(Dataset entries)
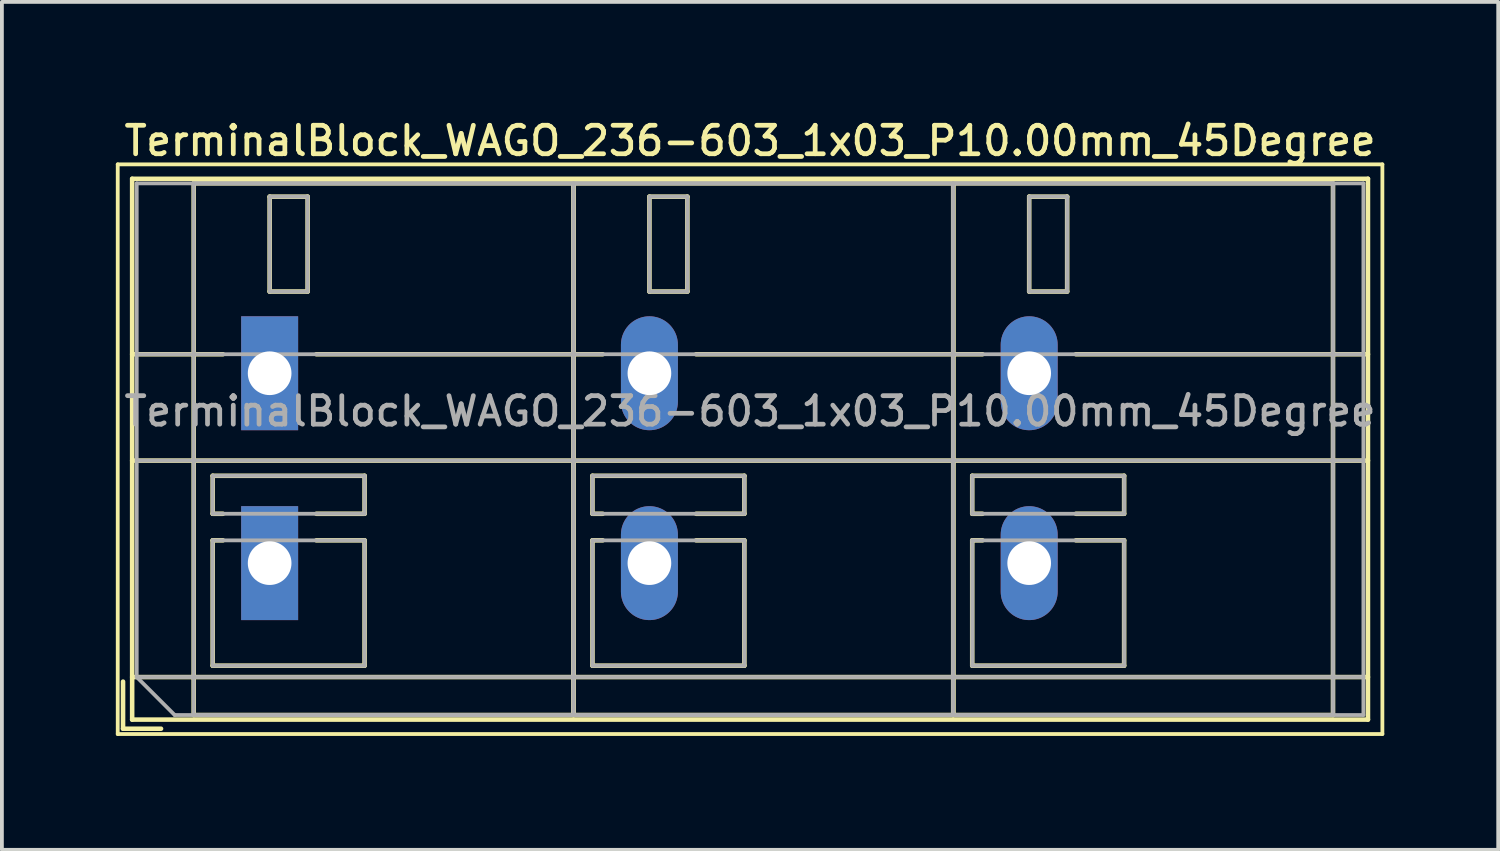
<source format=kicad_pcb>
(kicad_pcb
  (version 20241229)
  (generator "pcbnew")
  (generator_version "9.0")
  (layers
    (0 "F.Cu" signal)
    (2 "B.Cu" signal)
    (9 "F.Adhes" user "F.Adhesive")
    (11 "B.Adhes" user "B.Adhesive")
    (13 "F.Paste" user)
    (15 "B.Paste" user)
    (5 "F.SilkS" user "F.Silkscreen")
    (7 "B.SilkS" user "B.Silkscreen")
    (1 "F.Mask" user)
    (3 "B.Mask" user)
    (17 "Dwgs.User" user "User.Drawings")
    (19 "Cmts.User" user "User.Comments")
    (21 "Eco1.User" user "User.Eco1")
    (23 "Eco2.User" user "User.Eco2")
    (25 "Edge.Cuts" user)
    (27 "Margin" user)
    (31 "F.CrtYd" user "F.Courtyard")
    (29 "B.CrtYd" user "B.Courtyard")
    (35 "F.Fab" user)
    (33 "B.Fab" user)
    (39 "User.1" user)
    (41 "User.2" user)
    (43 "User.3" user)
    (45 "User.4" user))
  (footprint "TerminalBlock_WAGO_236-603_1x03_P10.00mm_45Degree"
    (layer "F.Cu")
    (at 4.05 6.778)
    (property "Reference" "TerminalBlock_WAGO_236-603_1x03_P10.00mm_45Degree" (at 12.65 -6.12 0) (layer "F.SilkS") (effects (font (size 0.75 0.75) (thickness 0.125))))
    (attr through_hole)
    (fp_line (start -4 -5.5) (end -4 9.5) (stroke (width 0.1) (type solid)) (layer "F.SilkS"))
    (fp_line (start -4 9.5) (end 29.3 9.5) (stroke (width 0.1) (type solid)) (layer "F.SilkS"))
    (fp_line (start -3.86 8.12) (end -3.86 9.36) (stroke (width 0.12) (type solid)) (layer "F.SilkS"))
    (fp_line (start -3.86 9.36) (end -2.86 9.36) (stroke (width 0.12) (type solid)) (layer "F.SilkS"))
    (fp_line (start -3.62 -5.12) (end -3.62 9.12) (stroke (width 0.12) (type solid)) (layer "F.SilkS"))
    (fp_line (start -3.62 -5.12) (end 28.92 -5.12) (stroke (width 0.12) (type solid)) (layer "F.SilkS"))
    (fp_line (start -3.62 -0.5) (end -1.23 -0.5) (stroke (width 0.12) (type solid)) (layer "F.SilkS"))
    (fp_line (start -3.62 2.3) (end 28.92 2.3) (stroke (width 0.12) (type solid)) (layer "F.SilkS"))
    (fp_line (start -3.62 8) (end 28.92 8) (stroke (width 0.12) (type solid)) (layer "F.SilkS"))
    (fp_line (start -3.62 9.12) (end 28.92 9.12) (stroke (width 0.12) (type solid)) (layer "F.SilkS"))
    (fp_line (start -2 -5) (end -2 9) (stroke (width 0.12) (type solid)) (layer "F.SilkS"))
    (fp_line (start -2 -5) (end 8 -5) (stroke (width 0.12) (type solid)) (layer "F.SilkS"))
    (fp_line (start -2 9) (end 8 9) (stroke (width 0.12) (type solid)) (layer "F.SilkS"))
    (fp_line (start -1.5 2.7) (end -1.5 3.7) (stroke (width 0.12) (type solid)) (layer "F.SilkS"))
    (fp_line (start -1.5 2.7) (end 2.5 2.7) (stroke (width 0.12) (type solid)) (layer "F.SilkS"))
    (fp_line (start -1.5 3.7) (end -1.23 3.7) (stroke (width 0.12) (type solid)) (layer "F.SilkS"))
    (fp_line (start -1.5 4.4) (end -1.5 7.7) (stroke (width 0.12) (type solid)) (layer "F.SilkS"))
    (fp_line (start -1.5 4.4) (end -1.23 4.4) (stroke (width 0.12) (type solid)) (layer "F.SilkS"))
    (fp_line (start -1.5 7.7) (end 2.5 7.7) (stroke (width 0.12) (type solid)) (layer "F.SilkS"))
    (fp_line (start 0 -4.65) (end 0 -2.151) (stroke (width 0.12) (type solid)) (layer "F.SilkS"))
    (fp_line (start 0 -4.65) (end 1 -4.65) (stroke (width 0.12) (type solid)) (layer "F.SilkS"))
    (fp_line (start 0 -2.151) (end 1 -2.151) (stroke (width 0.12) (type solid)) (layer "F.SilkS"))
    (fp_line (start 1 -4.65) (end 1 -2.151) (stroke (width 0.12) (type solid)) (layer "F.SilkS"))
    (fp_line (start 1.23 -0.5) (end 8.77 -0.5) (stroke (width 0.12) (type solid)) (layer "F.SilkS"))
    (fp_line (start 1.23 3.7) (end 2.5 3.7) (stroke (width 0.12) (type solid)) (layer "F.SilkS"))
    (fp_line (start 1.23 4.4) (end 2.5 4.4) (stroke (width 0.12) (type solid)) (layer "F.SilkS"))
    (fp_line (start 2.5 2.7) (end 2.5 3.7) (stroke (width 0.12) (type solid)) (layer "F.SilkS"))
    (fp_line (start 2.5 4.4) (end 2.5 7.7) (stroke (width 0.12) (type solid)) (layer "F.SilkS"))
    (fp_line (start 8 -5) (end 8 9) (stroke (width 0.12) (type solid)) (layer "F.SilkS"))
    (fp_line (start 8 -5) (end 8 9) (stroke (width 0.12) (type solid)) (layer "F.SilkS"))
    (fp_line (start 8 -5) (end 18 -5) (stroke (width 0.12) (type solid)) (layer "F.SilkS"))
    (fp_line (start 8 9) (end 18 9) (stroke (width 0.12) (type solid)) (layer "F.SilkS"))
    (fp_line (start 8.5 2.7) (end 8.5 3.7) (stroke (width 0.12) (type solid)) (layer "F.SilkS"))
    (fp_line (start 8.5 2.7) (end 12.5 2.7) (stroke (width 0.12) (type solid)) (layer "F.SilkS"))
    (fp_line (start 8.5 3.7) (end 8.77 3.7) (stroke (width 0.12) (type solid)) (layer "F.SilkS"))
    (fp_line (start 8.5 4.4) (end 8.5 7.7) (stroke (width 0.12) (type solid)) (layer "F.SilkS"))
    (fp_line (start 8.5 4.4) (end 8.77 4.4) (stroke (width 0.12) (type solid)) (layer "F.SilkS"))
    (fp_line (start 8.5 7.7) (end 12.5 7.7) (stroke (width 0.12) (type solid)) (layer "F.SilkS"))
    (fp_line (start 10 -4.65) (end 10 -2.151) (stroke (width 0.12) (type solid)) (layer "F.SilkS"))
    (fp_line (start 10 -4.65) (end 11 -4.65) (stroke (width 0.12) (type solid)) (layer "F.SilkS"))
    (fp_line (start 10 -2.151) (end 11 -2.151) (stroke (width 0.12) (type solid)) (layer "F.SilkS"))
    (fp_line (start 11 -4.65) (end 11 -2.151) (stroke (width 0.12) (type solid)) (layer "F.SilkS"))
    (fp_line (start 11.23 -0.5) (end 18.77 -0.5) (stroke (width 0.12) (type solid)) (layer "F.SilkS"))
    (fp_line (start 11.23 3.7) (end 12.5 3.7) (stroke (width 0.12) (type solid)) (layer "F.SilkS"))
    (fp_line (start 11.23 4.4) (end 12.5 4.4) (stroke (width 0.12) (type solid)) (layer "F.SilkS"))
    (fp_line (start 12.5 2.7) (end 12.5 3.7) (stroke (width 0.12) (type solid)) (layer "F.SilkS"))
    (fp_line (start 12.5 4.4) (end 12.5 7.7) (stroke (width 0.12) (type solid)) (layer "F.SilkS"))
    (fp_line (start 18 -5) (end 18 9) (stroke (width 0.12) (type solid)) (layer "F.SilkS"))
    (fp_line (start 18 -5) (end 18 9) (stroke (width 0.12) (type solid)) (layer "F.SilkS"))
    (fp_line (start 18 -5) (end 28 -5) (stroke (width 0.12) (type solid)) (layer "F.SilkS"))
    (fp_line (start 18 9) (end 28 9) (stroke (width 0.12) (type solid)) (layer "F.SilkS"))
    (fp_line (start 18.5 2.7) (end 18.5 3.7) (stroke (width 0.12) (type solid)) (layer "F.SilkS"))
    (fp_line (start 18.5 2.7) (end 22.5 2.7) (stroke (width 0.12) (type solid)) (layer "F.SilkS"))
    (fp_line (start 18.5 3.7) (end 18.77 3.7) (stroke (width 0.12) (type solid)) (layer "F.SilkS"))
    (fp_line (start 18.5 4.4) (end 18.5 7.7) (stroke (width 0.12) (type solid)) (layer "F.SilkS"))
    (fp_line (start 18.5 4.4) (end 18.77 4.4) (stroke (width 0.12) (type solid)) (layer "F.SilkS"))
    (fp_line (start 18.5 7.7) (end 22.5 7.7) (stroke (width 0.12) (type solid)) (layer "F.SilkS"))
    (fp_line (start 20 -4.65) (end 20 -2.151) (stroke (width 0.12) (type solid)) (layer "F.SilkS"))
    (fp_line (start 20 -4.65) (end 21 -4.65) (stroke (width 0.12) (type solid)) (layer "F.SilkS"))
    (fp_line (start 20 -2.151) (end 21 -2.151) (stroke (width 0.12) (type solid)) (layer "F.SilkS"))
    (fp_line (start 21 -4.65) (end 21 -2.151) (stroke (width 0.12) (type solid)) (layer "F.SilkS"))
    (fp_line (start 21.23 -0.5) (end 28.92 -0.5) (stroke (width 0.12) (type solid)) (layer "F.SilkS"))
    (fp_line (start 21.23 3.7) (end 22.5 3.7) (stroke (width 0.12) (type solid)) (layer "F.SilkS"))
    (fp_line (start 21.23 4.4) (end 22.5 4.4) (stroke (width 0.12) (type solid)) (layer "F.SilkS"))
    (fp_line (start 22.5 2.7) (end 22.5 3.7) (stroke (width 0.12) (type solid)) (layer "F.SilkS"))
    (fp_line (start 22.5 4.4) (end 22.5 7.7) (stroke (width 0.12) (type solid)) (layer "F.SilkS"))
    (fp_line (start 28 -5) (end 28 9) (stroke (width 0.12) (type solid)) (layer "F.SilkS"))
    (fp_line (start 28.92 -5.12) (end 28.92 9.12) (stroke (width 0.12) (type solid)) (layer "F.SilkS"))
    (fp_line (start 29.3 -5.5) (end -4 -5.5) (stroke (width 0.1) (type solid)) (layer "F.SilkS"))
    (fp_line (start 29.3 9.5) (end 29.3 -5.5) (stroke (width 0.1) (type solid)) (layer "F.SilkS"))
    (fp_line (start -3.5 -5) (end 28.8 -5) (stroke (width 0.1) (type solid)) (layer "F.Fab"))
    (fp_line (start -3.5 -0.5) (end 28.8 -0.5) (stroke (width 0.1) (type solid)) (layer "F.Fab"))
    (fp_line (start -3.5 2.3) (end 28.8 2.3) (stroke (width 0.1) (type solid)) (layer "F.Fab"))
    (fp_line (start -3.5 8) (end -3.5 -5) (stroke (width 0.1) (type solid)) (layer "F.Fab"))
    (fp_line (start -3.5 8) (end 28.8 8) (stroke (width 0.1) (type solid)) (layer "F.Fab"))
    (fp_line (start -2.5 9) (end -3.5 8) (stroke (width 0.1) (type solid)) (layer "F.Fab"))
    (fp_line (start -2 -5) (end -2 9) (stroke (width 0.1) (type solid)) (layer "F.Fab"))
    (fp_line (start -2 9) (end 8 9) (stroke (width 0.1) (type solid)) (layer "F.Fab"))
    (fp_line (start -1.5 2.7) (end -1.5 3.7) (stroke (width 0.1) (type solid)) (layer "F.Fab"))
    (fp_line (start -1.5 3.7) (end 2.5 3.7) (stroke (width 0.1) (type solid)) (layer "F.Fab"))
    (fp_line (start -1.5 4.4) (end -1.5 7.7) (stroke (width 0.1) (type solid)) (layer "F.Fab"))
    (fp_line (start -1.5 7.7) (end 2.5 7.7) (stroke (width 0.1) (type solid)) (layer "F.Fab"))
    (fp_line (start 0 -4.65) (end 0 -2.15) (stroke (width 0.1) (type solid)) (layer "F.Fab"))
    (fp_line (start 0 -2.15) (end 1 -2.15) (stroke (width 0.1) (type solid)) (layer "F.Fab"))
    (fp_line (start 1 -4.65) (end 0 -4.65) (stroke (width 0.1) (type solid)) (layer "F.Fab"))
    (fp_line (start 1 -2.15) (end 1 -4.65) (stroke (width 0.1) (type solid)) (layer "F.Fab"))
    (fp_line (start 2.5 2.7) (end -1.5 2.7) (stroke (width 0.1) (type solid)) (layer "F.Fab"))
    (fp_line (start 2.5 3.7) (end 2.5 2.7) (stroke (width 0.1) (type solid)) (layer "F.Fab"))
    (fp_line (start 2.5 4.4) (end -1.5 4.4) (stroke (width 0.1) (type solid)) (layer "F.Fab"))
    (fp_line (start 2.5 7.7) (end 2.5 4.4) (stroke (width 0.1) (type solid)) (layer "F.Fab"))
    (fp_line (start 8 -5) (end -2 -5) (stroke (width 0.1) (type solid)) (layer "F.Fab"))
    (fp_line (start 8 -5) (end 8 9) (stroke (width 0.1) (type solid)) (layer "F.Fab"))
    (fp_line (start 8 9) (end 8 -5) (stroke (width 0.1) (type solid)) (layer "F.Fab"))
    (fp_line (start 8 9) (end 18 9) (stroke (width 0.1) (type solid)) (layer "F.Fab"))
    (fp_line (start 8.5 2.7) (end 8.5 3.7) (stroke (width 0.1) (type solid)) (layer "F.Fab"))
    (fp_line (start 8.5 3.7) (end 12.5 3.7) (stroke (width 0.1) (type solid)) (layer "F.Fab"))
    (fp_line (start 8.5 4.4) (end 8.5 7.7) (stroke (width 0.1) (type solid)) (layer "F.Fab"))
    (fp_line (start 8.5 7.7) (end 12.5 7.7) (stroke (width 0.1) (type solid)) (layer "F.Fab"))
    (fp_line (start 10 -4.65) (end 10 -2.15) (stroke (width 0.1) (type solid)) (layer "F.Fab"))
    (fp_line (start 10 -2.15) (end 11 -2.15) (stroke (width 0.1) (type solid)) (layer "F.Fab"))
    (fp_line (start 11 -4.65) (end 10 -4.65) (stroke (width 0.1) (type solid)) (layer "F.Fab"))
    (fp_line (start 11 -2.15) (end 11 -4.65) (stroke (width 0.1) (type solid)) (layer "F.Fab"))
    (fp_line (start 12.5 2.7) (end 8.5 2.7) (stroke (width 0.1) (type solid)) (layer "F.Fab"))
    (fp_line (start 12.5 3.7) (end 12.5 2.7) (stroke (width 0.1) (type solid)) (layer "F.Fab"))
    (fp_line (start 12.5 4.4) (end 8.5 4.4) (stroke (width 0.1) (type solid)) (layer "F.Fab"))
    (fp_line (start 12.5 7.7) (end 12.5 4.4) (stroke (width 0.1) (type solid)) (layer "F.Fab"))
    (fp_line (start 18 -5) (end 8 -5) (stroke (width 0.1) (type solid)) (layer "F.Fab"))
    (fp_line (start 18 -5) (end 18 9) (stroke (width 0.1) (type solid)) (layer "F.Fab"))
    (fp_line (start 18 9) (end 18 -5) (stroke (width 0.1) (type solid)) (layer "F.Fab"))
    (fp_line (start 18 9) (end 28 9) (stroke (width 0.1) (type solid)) (layer "F.Fab"))
    (fp_line (start 18.5 2.7) (end 18.5 3.7) (stroke (width 0.1) (type solid)) (layer "F.Fab"))
    (fp_line (start 18.5 3.7) (end 22.5 3.7) (stroke (width 0.1) (type solid)) (layer "F.Fab"))
    (fp_line (start 18.5 4.4) (end 18.5 7.7) (stroke (width 0.1) (type solid)) (layer "F.Fab"))
    (fp_line (start 18.5 7.7) (end 22.5 7.7) (stroke (width 0.1) (type solid)) (layer "F.Fab"))
    (fp_line (start 20 -4.65) (end 20 -2.15) (stroke (width 0.1) (type solid)) (layer "F.Fab"))
    (fp_line (start 20 -2.15) (end 21 -2.15) (stroke (width 0.1) (type solid)) (layer "F.Fab"))
    (fp_line (start 21 -4.65) (end 20 -4.65) (stroke (width 0.1) (type solid)) (layer "F.Fab"))
    (fp_line (start 21 -2.15) (end 21 -4.65) (stroke (width 0.1) (type solid)) (layer "F.Fab"))
    (fp_line (start 22.5 2.7) (end 18.5 2.7) (stroke (width 0.1) (type solid)) (layer "F.Fab"))
    (fp_line (start 22.5 3.7) (end 22.5 2.7) (stroke (width 0.1) (type solid)) (layer "F.Fab"))
    (fp_line (start 22.5 4.4) (end 18.5 4.4) (stroke (width 0.1) (type solid)) (layer "F.Fab"))
    (fp_line (start 22.5 7.7) (end 22.5 4.4) (stroke (width 0.1) (type solid)) (layer "F.Fab"))
    (fp_line (start 28 -5) (end 18 -5) (stroke (width 0.1) (type solid)) (layer "F.Fab"))
    (fp_line (start 28 9) (end 28 -5) (stroke (width 0.1) (type solid)) (layer "F.Fab"))
    (fp_line (start 28.8 -5) (end 28.8 9) (stroke (width 0.1) (type solid)) (layer "F.Fab"))
    (fp_line (start 28.8 9) (end -2.5 9) (stroke (width 0.1) (type solid)) (layer "F.Fab"))
    (fp_text user "${REFERENCE}" (at 12.65 1 0) (layer "F.Fab") (effects (font (size 0.75 0.75) (thickness 0.125))))
    (pad "1" thru_hole rect (at 0 0) (size 1.5 3) (drill 1.15) (layers "*.Cu" "*.Mask"))
    (pad "1" thru_hole rect (at 0 5) (size 1.5 3) (drill 1.15) (layers "*.Cu" "*.Mask"))
    (pad "2" thru_hole oval (at 10 0) (size 1.5 3) (drill 1.15) (layers "*.Cu" "*.Mask"))
    (pad "2" thru_hole oval (at 10 5) (size 1.5 3) (drill 1.15) (layers "*.Cu" "*.Mask"))
    (pad "3" thru_hole oval (at 20 0) (size 1.5 3) (drill 1.15) (layers "*.Cu" "*.Mask"))
    (pad "3" thru_hole oval (at 20 5) (size 1.5 3) (drill 1.15) (layers "*.Cu" "*.Mask")))
  (gr_rect
    (start -3 -3)
    (end 36.4 19.328)
    (stroke (width 0.1) (type default))
    (fill no)
    (layer "Edge.Cuts")))
</source>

*TASK INSTRUCTIONS*.
The line above containing "(fp_line (start 8.5 4.4) (end 8.5 7.7) (stroke (width 0.1)", the line containing "(fp_line (start 18 9) (end 28 9) (stroke (width 0.1)", and every line between them are to be transcribed exactly; no other line is wanted.

*TASK ANSWER*.
    (fp_line (start 8.5 4.4) (end 8.5 7.7) (stroke (width 0.1) (type solid)) (layer "F.Fab"))
    (fp_line (start 8.5 7.7) (end 12.5 7.7) (stroke (width 0.1) (type solid)) (layer "F.Fab"))
    (fp_line (start 10 -4.65) (end 10 -2.15) (stroke (width 0.1) (type solid)) (layer "F.Fab"))
    (fp_line (start 10 -2.15) (end 11 -2.15) (stroke (width 0.1) (type solid)) (layer "F.Fab"))
    (fp_line (start 11 -4.65) (end 10 -4.65) (stroke (width 0.1) (type solid)) (layer "F.Fab"))
    (fp_line (start 11 -2.15) (end 11 -4.65) (stroke (width 0.1) (type solid)) (layer "F.Fab"))
    (fp_line (start 12.5 2.7) (end 8.5 2.7) (stroke (width 0.1) (type solid)) (layer "F.Fab"))
    (fp_line (start 12.5 3.7) (end 12.5 2.7) (stroke (width 0.1) (type solid)) (layer "F.Fab"))
    (fp_line (start 12.5 4.4) (end 8.5 4.4) (stroke (width 0.1) (type solid)) (layer "F.Fab"))
    (fp_line (start 12.5 7.7) (end 12.5 4.4) (stroke (width 0.1) (type solid)) (layer "F.Fab"))
    (fp_line (start 18 -5) (end 8 -5) (stroke (width 0.1) (type solid)) (layer "F.Fab"))
    (fp_line (start 18 -5) (end 18 9) (stroke (width 0.1) (type solid)) (layer "F.Fab"))
    (fp_line (start 18 9) (end 18 -5) (stroke (width 0.1) (type solid)) (layer "F.Fab"))
    (fp_line (start 18 9) (end 28 9) (stroke (width 0.1) (type solid)) (layer "F.Fab"))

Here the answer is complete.